According to this video: https://www.youtube.com/watch?v=5mf4NmmLWnE when the the battery to the motor is on, and the armature is spinning we have both rules (right and left hand) acting simultaneously.

The right hand rule "generates a current" (actually a voltage) in the opposite direction of the applied voltage by the battery, but it is weaker then the battery and the resultant voltage is positive (thus keeping the current going forward and not reverse). This is called back emf.

Here is another great explanation about back emf: https://www.youtube.com/watch?v=5XcWJa9JBuY

If the motor uses a permanent magnet, then if we cut the applied voltage, the motor will continue to spin due to inertia and only the back emf will remain, thus the back (negative) voltage will generate a current in the opposite direction and our circuit needs a protection.
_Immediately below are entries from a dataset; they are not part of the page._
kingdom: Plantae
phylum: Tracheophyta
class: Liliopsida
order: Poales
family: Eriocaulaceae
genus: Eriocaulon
But if we are using a DC motor that uses electromagnet instead of permanent magnet (as the motor used by Adafruit in the question), then the motor basically have an inductor inside it. This inductor (the electromagnet) can be connect in parallel (shunt motor) or in series as explained here: https://youtu.be/LAtPHANEfQo?t=158

As the inductor tends to keep the same current flow, when you turn off the applied voltage this inductor will try to keep the current in the same direction acting as a generator. And this inductor is usually stronger then the back emf, thus not causing a reverse current.

So in the schematic presented by Adafruit, the diode only protects against the inductance inside the DC motor. It doesn't protect (and it doesn't really need to protect) the circuit against reverse current unless some mean person spins the motor while it is off.